Across Memory Be a Blade are waterbaby’s queries to her past lovers and herself on whether the memories still last in either party’s mind. The thoroughly inquisitive but incessant introspection is given a leg-up by the equally if not more considered instrumentals that grace the record – a strength owed to waterbaby’s existing classical prowess. “Sink” articulates the drowning sensation of self-sacrificing, with ripply hi-hats and delicate piano stabs deepening the heartfelt impact waterbaby’s breathy voice already conveys. The title track is sublime alt-pop, adorned by strings that gently ebb and flow beneath her warm delivery: “If you need someone to remember you / Just know, I’ll remember it all.” Immediately afterwards, she offers some tragic yearning: “My favourite part is still the one only you can see / My favourite me is still the girl I used to be.” Similarly, the expansive “Amiss”, an aural tapestry sounding indebted to Saya Gray and Nilüfer Yanya, repeatedly asks vulnerable questions along one simple line: “Did I do enough?”

Waterbaby isn’t alone in tending to her emotional wounds – rapper ttoh, her own brother, pens verses on the drifting, flute-driven “Clay” and steady piano-heavy “Beck n Call”. To ruminate alongside a family member about being worthy of love makes these songs more compelling. The two-part “Minnie” travels in a full circle: Tender, acoustic strumming underpins waterbaby confronting her people-pleasing tendencies (“I don’t wanna disappoint / The ones I made believe”), then her angelic singing, first bare on a vacant backdrop, is elevated by the emerging dreamy ensemble as she voices her newfound resolve (“Now I’m just tryna get away”), the music soon concluding on the opening riffage.

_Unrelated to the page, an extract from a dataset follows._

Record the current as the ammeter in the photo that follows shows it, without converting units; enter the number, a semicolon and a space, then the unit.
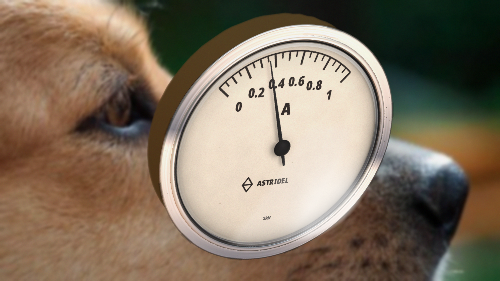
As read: 0.35; A
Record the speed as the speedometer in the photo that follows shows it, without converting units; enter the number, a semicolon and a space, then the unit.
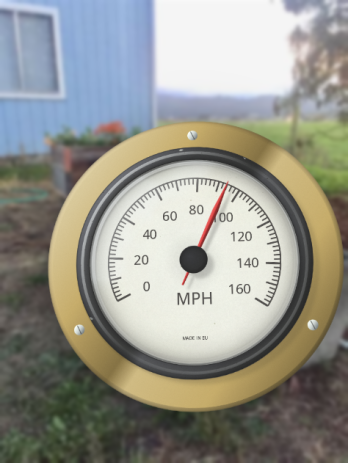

Thinking about past love is normal, but when it comes to the detriment of present-day happiness, those memories can sting like itchy cuts. Memory Be a Blade is waterbaby concisely showing how that can come to be, its all-true title also a clever nod. The takeaway is that how you treat those lesions is crucial to moving on; if done productively, those bygone romantic woes will no longer penetrate the heart.